BI Izinkan Bank Tarik Utang Luar Negeri Lebih Banyak, per April 2025 Sudah Rp554,25 Triliun

Tanggal: 27 Mei 2025 11:38 wib.
Bank Indonesia (BI) telah mengeluarkan kebijakan baru yang mendorong lembaga perbankan di Indonesia untuk meningkatkan pengambilan utang luar negeri (ULN). Kebijakan ini diambil sebagai respons terhadap keterbatasan sumber pendanaan dari dalam negeri yang cukup menantang bagi perbankan. Dalam rangka mendukung penyaluran kredit yang lebih luas, BI meningkatkan batas maksimal Rasio Pendanaan Luar Negeri Bank (RPLN) dari 30% menjadi 35% dari total modal bank.

Kepala Departemen Kebijakan Makroprudensial (DKMP) Bank Indonesia, Solikin M. Juhro, menjelaskan bahwa tantangan ini menuntut langkah kebijakan yang tepat. Menurutnya, dengan meningkatkan batas RPLN, likuiditas perbankan juga akan diperkuat, yang pada gilirannya akan membantu bank dalam memperoleh pendanaan yang diperlukan. "Kami harus memperkuat likuiditas dan kemampuan perbankan untuk mendapatkan funding," tegasnya dalam acara Taklimat Media di Gedung Thamrin BI pada Senin, 26 Mei 2025.

Kebijakan ini diharapkan dapat membantu bank yang berjuang untuk bersaing dalam menarik Dana Pihak Ketiga (DPK), baik dalam kategori biasa maupun yang menawarkan suku bunga khusus. Menurut Solikin, meskipun peminjaman dari luar negeri bukanlah hal baru bagi bank, opsi ini perlu didorong lebih lanjut untuk mendukung kebutuhan likuiditas dalam jangka pendek.

Sebagian besar pinjaman luar negeri yang diambil oleh bank memiliki jangka waktu antara satu hingga tiga tahun, yang dirancang untuk menutupi kebutuhan pendanaan yang tidak sejalan dengan gaji dan realisasi penyaluran kredit. Di samping itu, pinjaman ini dipilih karena biasanya menawarkan stabilitas dalam ketersediaan pendanaan dan suku bunga yang lebih menarik.

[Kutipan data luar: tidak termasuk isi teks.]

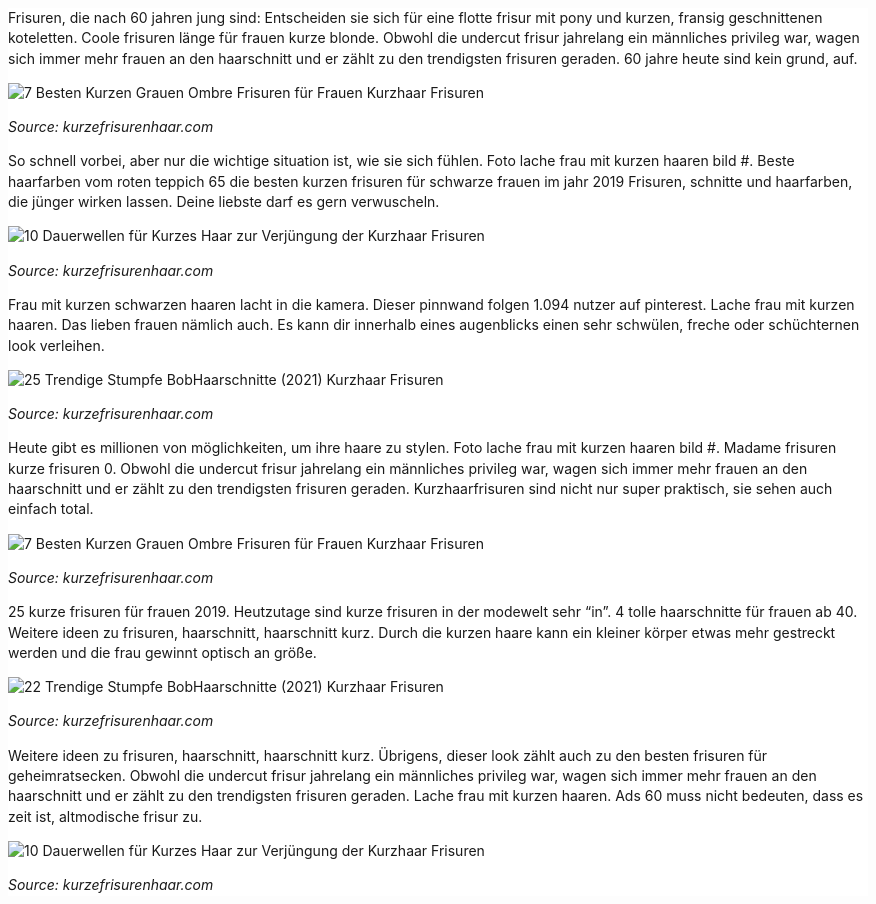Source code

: Frisuren, die nach 60 jahren jung sind: Entscheiden sie sich für eine flotte frisur mit pony und kurzen, fransig geschnittenen koteletten. Coole frisuren länge für frauen kurze blonde. Obwohl die undercut frisur jahrelang ein männliches privileg war, wagen sich immer mehr frauen an den haarschnitt und er zählt zu den trendigsten frisuren geraden. 60 jahre heute sind kein grund, auf.


![7 Besten Kurzen Grauen Ombre Frisuren für Frauen Kurzhaar Frisuren](https://i2.wp.com/kurzefrisurenhaar.com/wp-content/uploads/2021/02/7-besten-kurzen-grauen-ombre-frisuren-fur-frauen-1.jpg "7 Besten Kurzen Grauen Ombre Frisuren für Frauen Kurzhaar Frisuren")

*Source: kurzefrisurenhaar.com*

So schnell vorbei, aber nur die wichtige situation ist, wie sie sich fühlen. Foto lache frau mit kurzen haaren bild #. Beste haarfarben vom roten teppich 65 die besten kurzen frisuren für schwarze frauen im jahr 2019 Frisuren, schnitte und haarfarben, die jünger wirken lassen. Deine liebste darf es gern verwuscheln.


![10 Dauerwellen für Kurzes Haar zur Verjüngung der Kurzhaar Frisuren](https://i2.wp.com/kurzefrisurenhaar.com/wp-content/uploads/2021/02/10-dauerwellen-fur-kurzes-haar-zur-verjungung-der-morgenstimmung-6.jpg "10 Dauerwellen für Kurzes Haar zur Verjüngung der Kurzhaar Frisuren")

*Source: kurzefrisurenhaar.com*

Frau mit kurzen schwarzen haaren lacht in die kamera. Dieser pinnwand folgen 1.094 nutzer auf pinterest. Lache frau mit kurzen haaren. Das lieben frauen nämlich auch. Es kann dir innerhalb eines augenblicks einen sehr schwülen, freche oder schüchternen look verleihen.


![25 Trendige Stumpfe BobHaarschnitte (2021) Kurzhaar Frisuren](https://i2.wp.com/kurzefrisurenhaar.com/wp-content/uploads/2021/06/25-trendige-stumpfe-bob-haarschnitte-7.jpg "25 Trendige Stumpfe BobHaarschnitte (2021) Kurzhaar Frisuren")

*Source: kurzefrisurenhaar.com*

Heute gibt es millionen von möglichkeiten, um ihre haare zu stylen. Foto lache frau mit kurzen haaren bild #. Madame frisuren kurze frisuren 0. Obwohl die undercut frisur jahrelang ein männliches privileg war, wagen sich immer mehr frauen an den haarschnitt und er zählt zu den trendigsten frisuren geraden. Kurzhaarfrisuren sind nicht nur super praktisch, sie sehen auch einfach total.


![7 Besten Kurzen Grauen Ombre Frisuren für Frauen Kurzhaar Frisuren](https://i2.wp.com/kurzefrisurenhaar.com/wp-content/uploads/2021/02/7-besten-kurzen-grauen-ombre-frisuren-fur-frauen-2-1.jpg "7 Besten Kurzen Grauen Ombre Frisuren für Frauen Kurzhaar Frisuren")

*Source: kurzefrisurenhaar.com*

25 kurze frisuren für frauen 2019. Heutzutage sind kurze frisuren in der modewelt sehr “in”. 4 tolle haarschnitte für frauen ab 40. Weitere ideen zu frisuren, haarschnitt, haarschnitt kurz. Durch die kurzen haare kann ein kleiner körper etwas mehr gestreckt werden und die frau gewinnt optisch an größe.


![22 Trendige Stumpfe BobHaarschnitte (2021) Kurzhaar Frisuren](https://i2.wp.com/kurzefrisurenhaar.com/wp-content/uploads/2021/06/22-trendige-stumpfe-bob-haarschnitte-7.jpg "22 Trendige Stumpfe BobHaarschnitte (2021) Kurzhaar Frisuren")

*Source: kurzefrisurenhaar.com*

Weitere ideen zu frisuren, haarschnitt, haarschnitt kurz. Übrigens, dieser look zählt auch zu den besten frisuren für geheimratsecken. Obwohl die undercut frisur jahrelang ein männliches privileg war, wagen sich immer mehr frauen an den haarschnitt und er zählt zu den trendigsten frisuren geraden. Lache frau mit kurzen haaren. Ads 60 muss nicht bedeuten, dass es zeit ist, altmodische frisur zu.


![10 Dauerwellen für Kurzes Haar zur Verjüngung der Kurzhaar Frisuren](https://i2.wp.com/kurzefrisurenhaar.com/wp-content/uploads/2021/02/10-dauerwellen-fur-kurzes-haar-zur-verjungung-der-morgenstimmung-7.jpg "10 Dauerwellen für Kurzes Haar zur Verjüngung der Kurzhaar Frisuren")

*Source: kurzefrisurenhaar.com*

Tak hanya RPLN yang mengalami revisi, BI juga melonggarkan kebijakan likuiditas lainnya dengan menurunkan Rasio Penyangga Likuiditas Makroprudensial (PLM) sebanyak 100 basis poin (bps) menjadi 4% bagi Bank Umum Konvensional (BUK). Fleksibilitas ini juga berlaku untuk Bank Umum Syariah (BUS), yang PLM-nya turun dari 3,5% menjadi 2,5%. Solikin meyakini bahwa penurunan 1% pada PLM dapat membuka peluang tambahan untuk kredit sebesar Rp78,45 triliun.

Menurut laporan terbaru yang dipublikasikan dalam buku Statistik Utang Luar Negeri Indonesia (SULNI) edisi Mei 2025, posisi utang luar negeri perbankan hingga akhir Maret 2025 mencatatkan angka signifikan. Total utang luar negeri bank mencapai US$33,46 miliar, setara dengan Rp554,25 triliun—mengacu pada kurs JISDOR yang berlaku pada akhir Maret 2025 yakni Rp16.566 per dolar AS. Jumlah ini adalah bagian dari total utang luar negeri Indonesia yang mencapai US$195,5 miliar atau sekitar Rp3.238,7 triliun.

Meskipun secara nilai dalam dolar AS posisi utang luar negeri bank tidak menunjukkan perubahan dibandingkan Maret 2024, namun ada kenaikan setelah mengalami penurunan pada bulan April tahun lalu. Jika dilihat lebih dalam, mayoritas utang luar negeri bank berasal dari bank swasta nasional yang mencatatkan US$20,45 miliar atau sekitar Rp338,74 triliun.

Selanjutnya, bank yang dimiliki negara atau BUMN memiliki utang luar negeri sebesar US$7,55 miliar—setara dengan Rp124,99 triliun. Di sisi lain, bank swasta asing mencatatkan utang valas sebesar US$330 juta atau Rp5,5 triliun, sementara bank swasta campuran memiliki ULN sebesar US$5,13 miliar, yang setara dengan Rp85,05 triliun. 

Dengan langkah ini, diharapkan sektor perbankan Indonesia dapat lebih proaktif dalam memenuhi kebutuhan pembiayaan dan pada akhirnya mendukung pertumbuhan ekonomi nasional.